A student's guide to living on a budget

Fatima Ahmed, Study in Czechia Ambassador
Fatima Ahmed, Study in Czechia Ambassador
Costs and tuition fees, Helpful tips
30 April 2024

Starting university in a foreign country came with many firsts for me. It was my first time living apart from my family, relocating to a different country, and, most importantly, managing my finances. As a student, saving money might seem quite daunting, given the high cost of living, tuition fees, and rising inflation. However, there are various methods you can utilize to lift the fog of uncertainty when it comes to keeping costs to a minimum.


Make a list of your monthly expenses.

This can even be done using traditional pen and paper. I can almost hear the audible gasp. I know, I know, we aren't in the olden days anymore, but it still hasn't become that rare of an occurrence. Alternatively, this could also be a spending log or an Excel document. The next step would be to categorize your spending into 'fixed' (meaning if I don't pay these, I'll become homeless) and 'variable' (like the urge to splurge your entire life savings when your favourite items are on sale) expenses.


50/30/20 rule

The 50/30/20 rule can be a good template to start with when entering the unknown territory of handling finances. This requires you to divide your monthly income into three categories - 50% for your 'needs', 30% for 'wants', and the last but most important 20% goes into savings. You can tweak these numbers to make it more personalized. For example, a more significant amount might be going into the category of 'needs' if you're living in a relatively more expensive area.  


Cash flow

You can build your budget around times when you know there will be cash flow into your account. For example, it could be a scholarship or bursary funds, salary from a part-time job or when your parents send you some money (we've all been there). This can help you formulate your plan in such a way as to ensure that you have enough insight from the start on how to manage your spending for the rest of the month.


Make use of student discounts.

This is the best way to cut down on your spending. Students aged 18-26 can obtain an ISIC card and enjoy numerous perks. You name it, from getting discounts on public transportation tickets to deductions on groceries purchased. Check out the article by Dana, a Study in Czechia ambassador, to learn more about excellent student discounts in Czechia!


These methods help you identify where you might be spending needlessly, and they can also help you procure a plan that makes you less likely to spend more than you have. If you want to purchase something that can throw you off your budget, reflect on whether its acquisition is necessary or if it's something you can put off for now. Spending recklessly on more than a few nights out with friends and surviving on bread for the next two months is probably not anyone's idea of 'living your life to the fullest'. This also brings me to my next point – try cooking your food as much as possible. Planning your meals out can be an effective way to cut costs. Not to mention, you are more likely to eat healthier, too. It is just a win-win situation.

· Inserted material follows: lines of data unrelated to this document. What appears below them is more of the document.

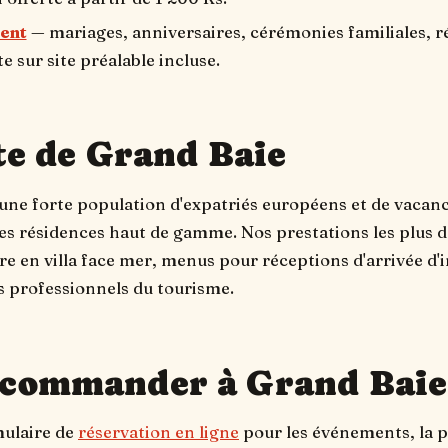
ent
— mariages, anniversaires, cérémonies familiales, r
e sur site préalable incluse.
te de Grand Baie
ne forte population d'expatriés européens et de vacanci
 des résidences haut de gamme. Nos prestations les plus 
re en villa face mer, menus pour réceptions d'arrivée d'i
s professionnels du tourisme.
commander à Grand Baie
mulaire de
réservation en ligne
pour les événements, la 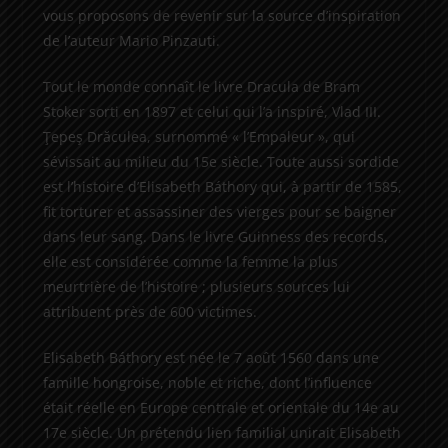
vous proposons de revenir sur la source d’inspiration
de l’auteur Mario Pinzauti.
Tout le monde connaît le livre Dracula de Bram
Stoker sorti en 1897 et celui qui l’a inspiré, Vlad III.
Ţepeş Drăculea, surnommé « l’Empaleur », qui
sévissait au milieu du 15e siècle. Toute aussi sordide
est l’histoire d’Elisabeth Báthory qui, à partir de 1585,
fit torturer et assassiner des vierges pour se baigner
dans leur sang. Dans le livre Guinness des records,
elle est considérée comme la femme la plus
meurtrière de l’histoire ; plusieurs sources lui
attribuent près de 600 victimes.
Elisabeth Báthory est née le 7 août 1560 dans une
famille hongroise, noble et riche, dont l’influence
était réelle en Europe centrale et orientale du 14e au
17e siècle. Un prétendu lien familial unirait Elisabeth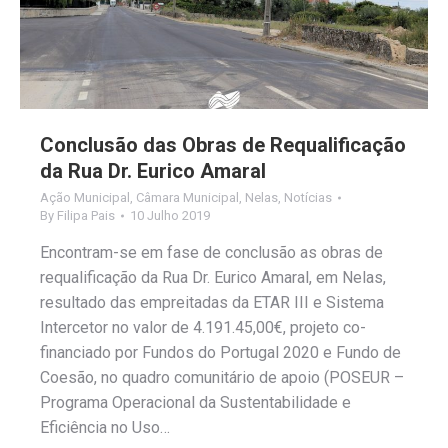
Conclusão das Obras de Requalificação
da Rua Dr. Eurico Amaral
Ação Municipal
,
Câmara Municipal
,
Nelas
,
Notícias
By
Filipa Pais
10 Julho 2019
Encontram-se em fase de conclusão as obras de
requalificação da Rua Dr. Eurico Amaral, em Nelas,
resultado das empreitadas da ETAR III e Sistema
Intercetor no valor de 4.191.45,00€, projeto co-
financiado por Fundos do Portugal 2020 e Fundo de
Coesão, no quadro comunitário de apoio (POSEUR –
Programa Operacional da Sustentabilidade e
Eficiência no Uso…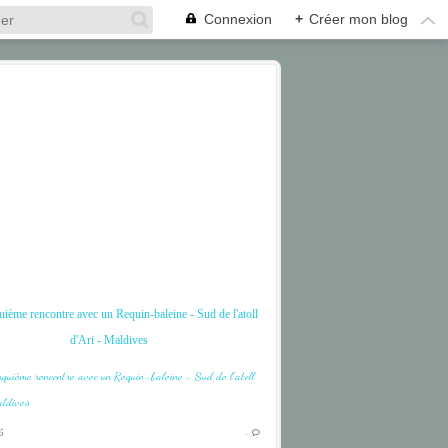
Connexion
+
Créer mon blog
ième rencontre avec un Requin-baleine - Sud de l'atoll
d'Ari - Maldives
CORAIL
5
…
CORAL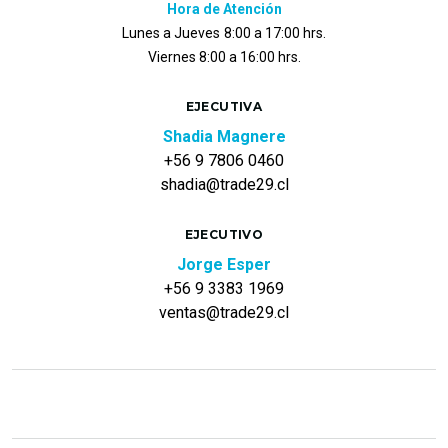
Hora de Atención
Lunes a Jueves
8:00 a 17:00 hrs.
Viernes 8:00 a 16:00 hrs.
EJECUTIVA
Shadia Magnere
+56 9 7806 0460
shadia@trade29.cl
EJECUTIVO
Jorge Esper
+56 9 3383 1969
ventas@trade29.cl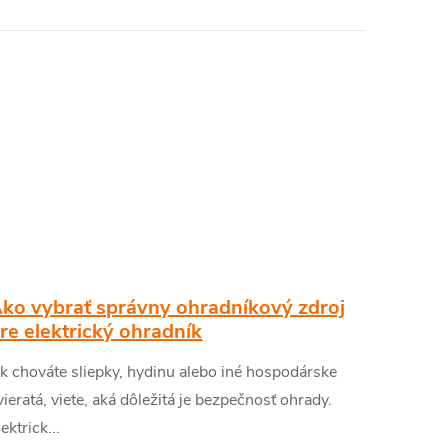
ko vybrať správny ohradníkový zdroj
re elektrický ohradník
k chováte sliepky, hydinu alebo iné hospodárske
vieratá, viete, aká dôležitá je bezpečnosť ohrady.
lektrick...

As much as I may have come across as a miser in this article, I wanted to conclude with an important reminder. Sticking to a budget can feel like getting all the fun sucked out of life itself but remember, it is just a tool to help you achieve your objectives. You can also make the whole process more enjoyable. Celebrate your successes in controlling impulsive spending and staying within your budget by rewarding yourself. This will make this seemingly exhausting work seem much more enjoyable. So, embrace the power of budgeting and seize control of your finances today!